I have spent days and nights with a sick baby, while I myself was sick, in the past. Until now I had never spent endless days and endless nights with 4 babies, all of them sick. Wait, since Lance is also sick, make that 5 babies. (Girls, you know what I'm talking about.) I don't even want to discuss all the snot I've extracted in the past 2 weeks. And of course when they have legs to assist them in escape, it's never as simple as gently dabbing at the copious amounts of green goo hanging off of their face. You have to run after them, tackle them, and then while your begging them to "hold still, we're almost done" they start screaming and crying which only increases the amount of snot that has to be wiped.
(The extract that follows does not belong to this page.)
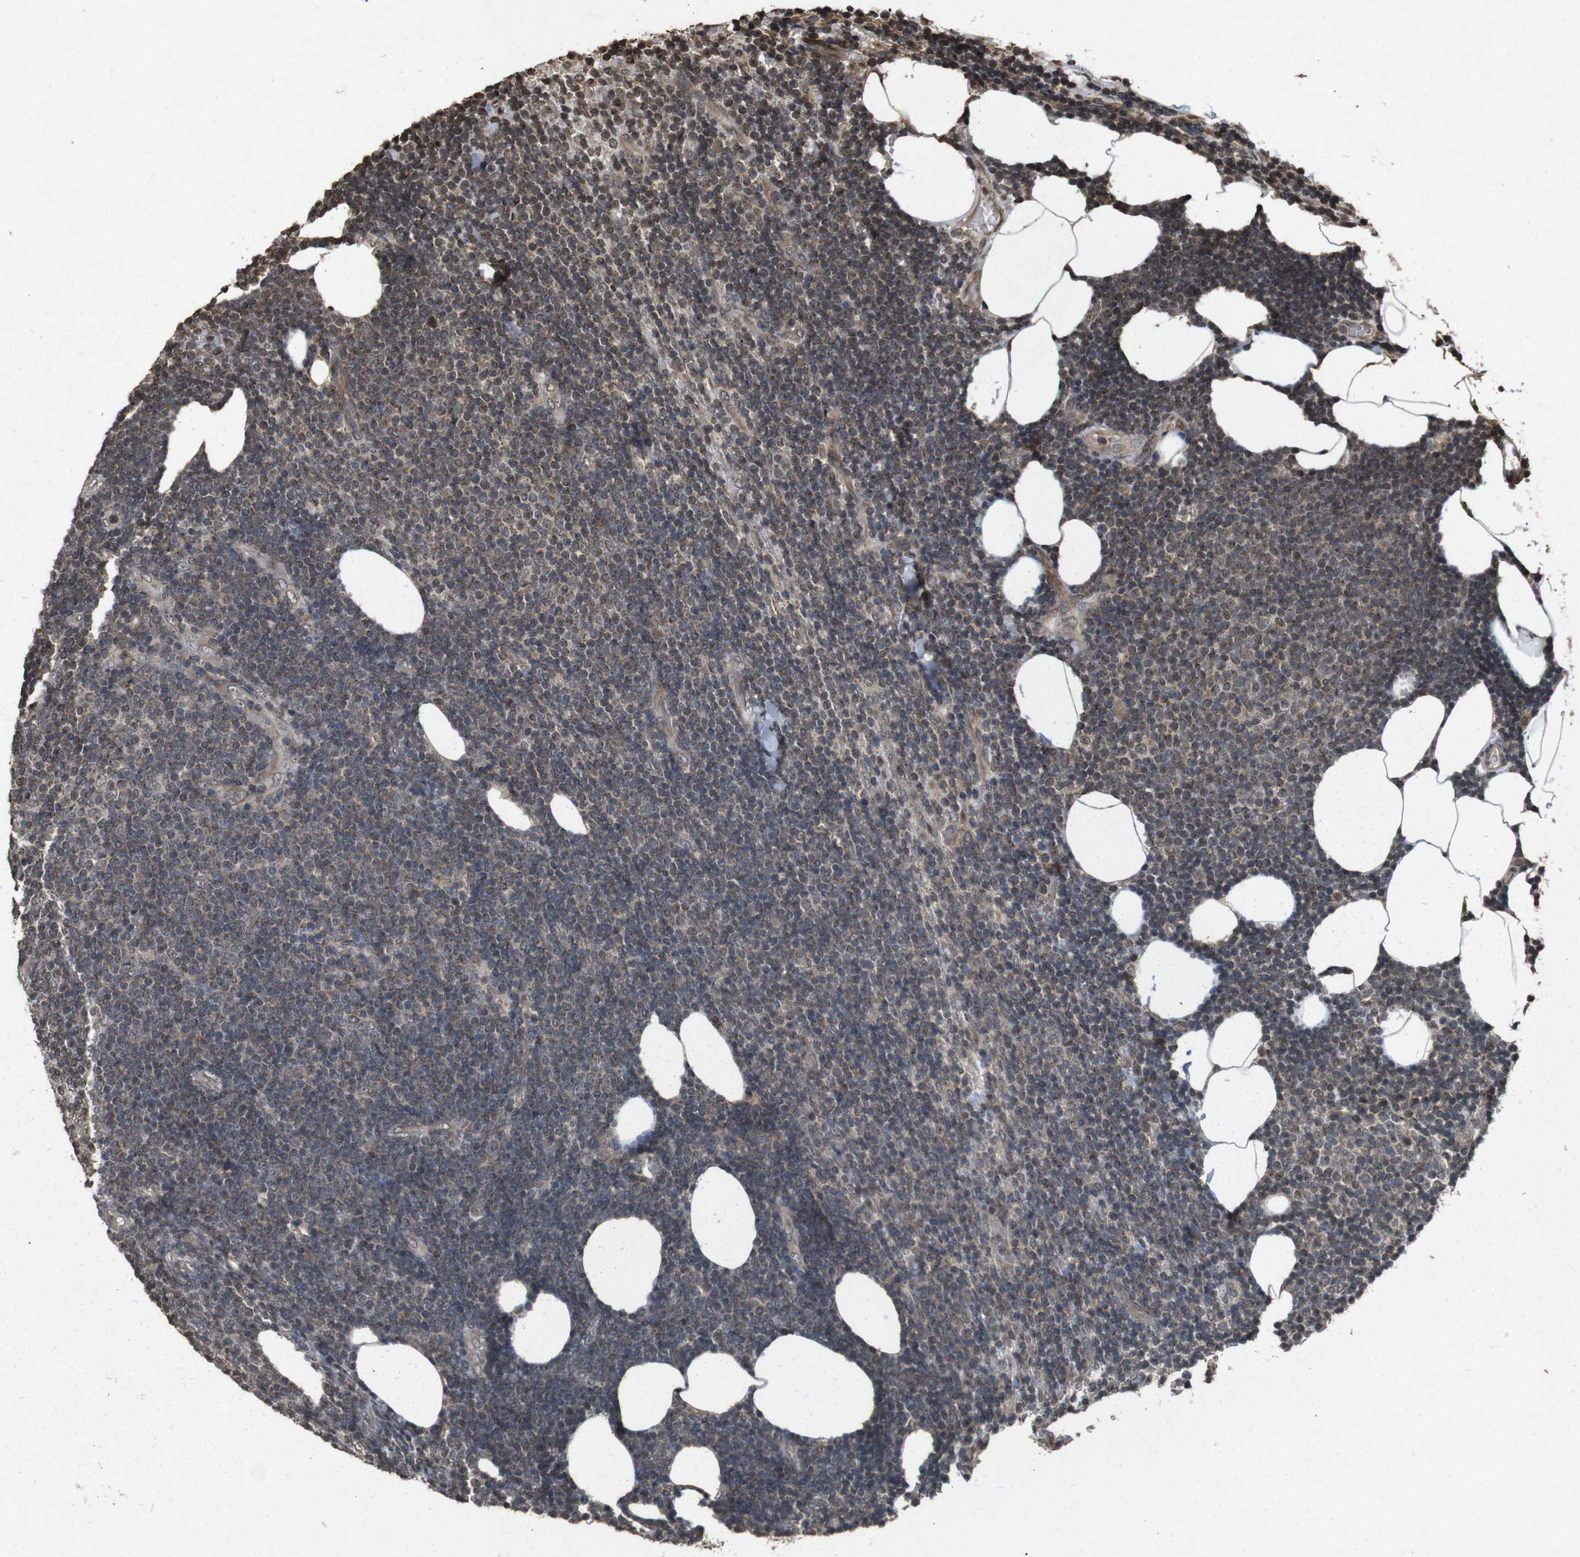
{"staining": {"intensity": "weak", "quantity": "<25%", "location": "cytoplasmic/membranous,nuclear"}, "tissue": "lymphoma", "cell_type": "Tumor cells", "image_type": "cancer", "snomed": [{"axis": "morphology", "description": "Malignant lymphoma, non-Hodgkin's type, Low grade"}, {"axis": "topography", "description": "Lymph node"}], "caption": "Immunohistochemical staining of human malignant lymphoma, non-Hodgkin's type (low-grade) reveals no significant staining in tumor cells.", "gene": "SORL1", "patient": {"sex": "male", "age": 66}}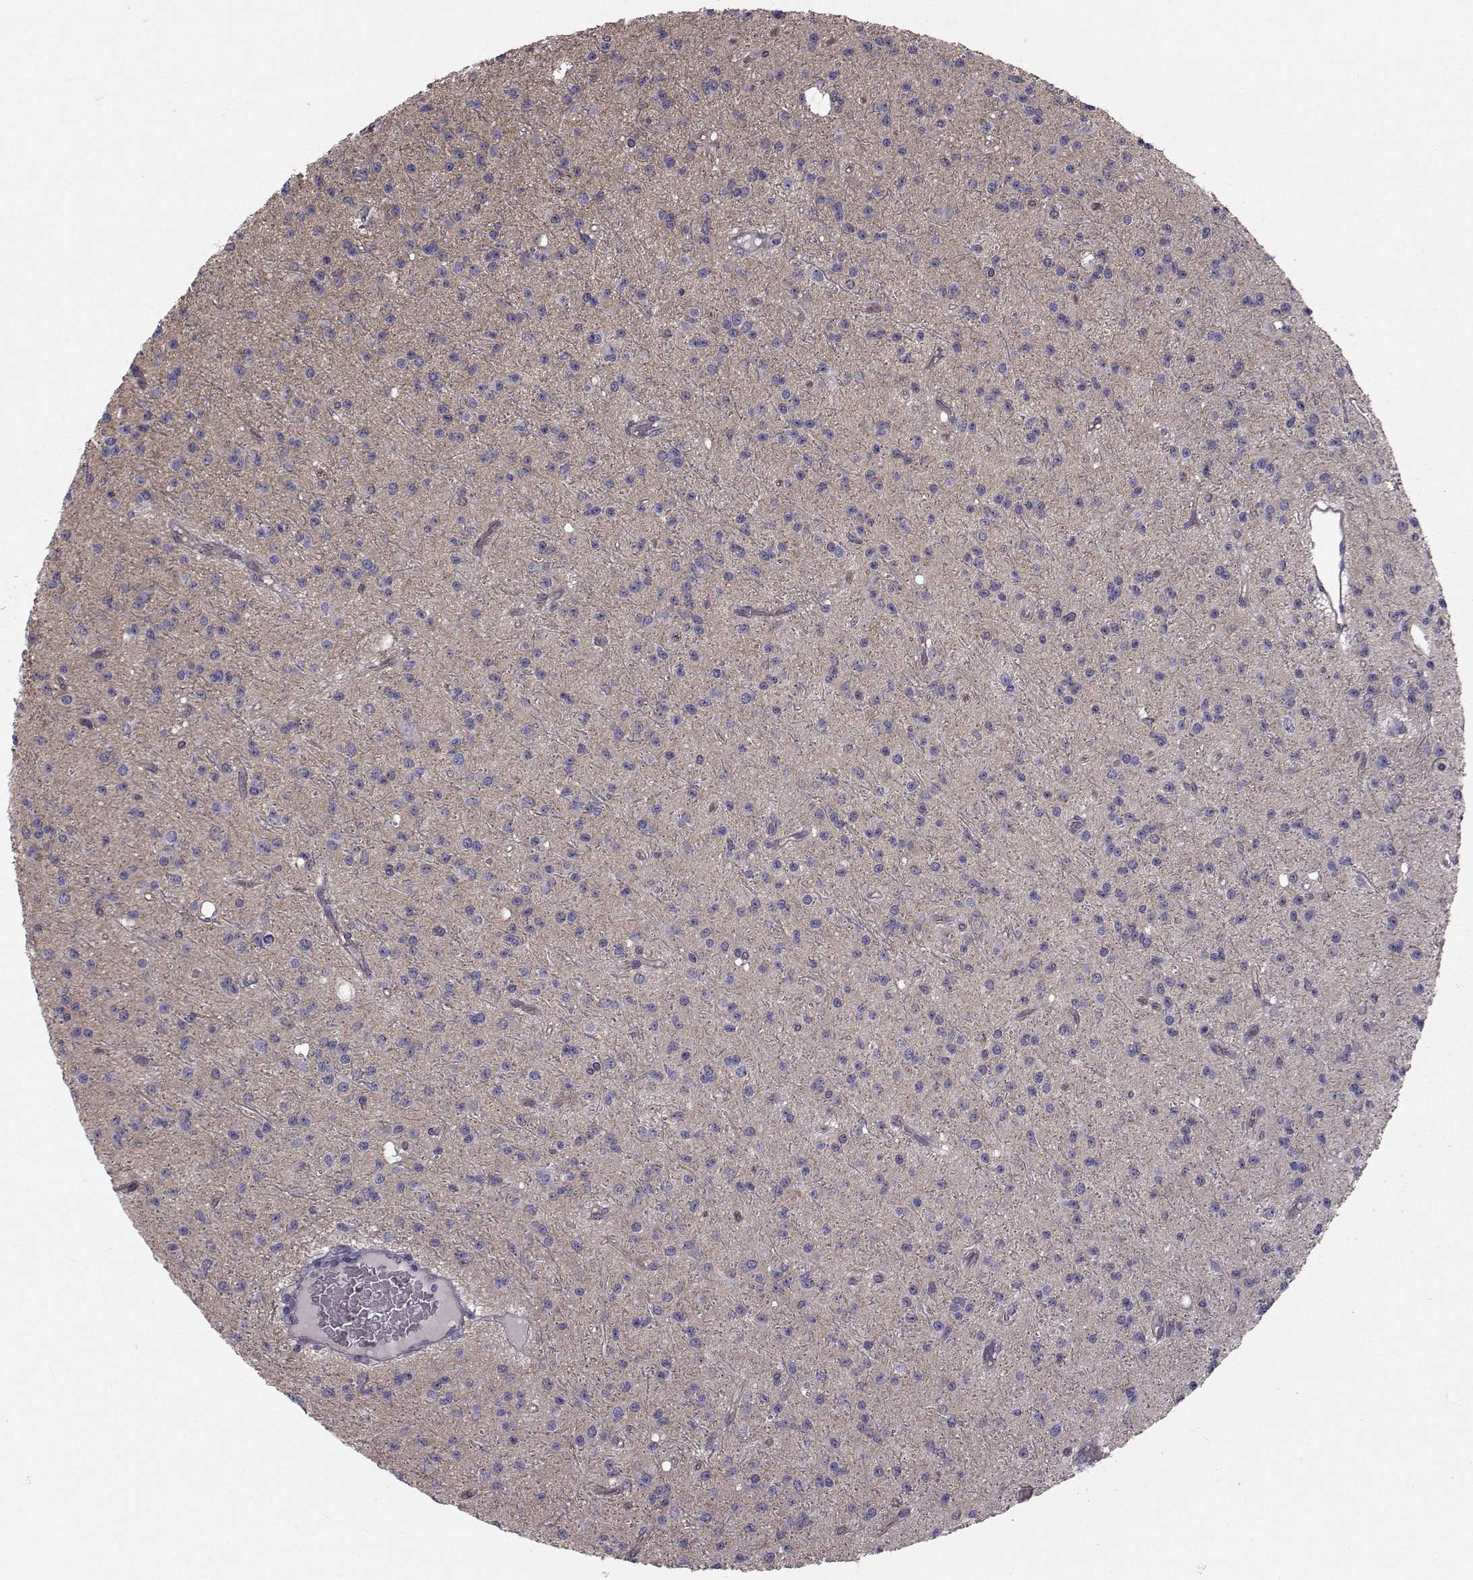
{"staining": {"intensity": "negative", "quantity": "none", "location": "none"}, "tissue": "glioma", "cell_type": "Tumor cells", "image_type": "cancer", "snomed": [{"axis": "morphology", "description": "Glioma, malignant, Low grade"}, {"axis": "topography", "description": "Brain"}], "caption": "Histopathology image shows no protein staining in tumor cells of low-grade glioma (malignant) tissue. (DAB immunohistochemistry, high magnification).", "gene": "QPCT", "patient": {"sex": "male", "age": 27}}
I don't know why but Ashlyn only gets the blowing part right when she doesn't have a tissue under her nose. If you put a tissue up to her face, she won't blow. As soon as she steals a tissue out of the box, when your not looking, she holds it 6 inches from her face and blows snot like she's getting paid for it. But we are on the mend. The bug is almost gone. We actually fared pretty well. Only a few nights of little sleep which is nothing new for an insomniac like me.

During all the dosing of medication we discovered that Brooke has her first tooth. The second is also nearly through. She has been showing it off quite frequently. If she recognizes you and likes you, she will bust out into the cutest little grin. If she doesn't like you, or if you dare approach her with a towel on your head, she will bust out in something other than a grin. Very loudly.




So now that the babies are 6 months (I know, can you believe it?) and since Brooke was trying her hardest to eat every bite of my meal one evening, we started them on solids. We've decided for now it's best to feed them one at a time. I attempted to feed Ryan and Gaby at the same time just once and each one cried every time I gave the other a bite.





Gabriella is showing her sophisticated look. Don't you just want to kiss her??









"OK Dad, I'm ready to go to work!!" "Wait, now where did I leave my pants???"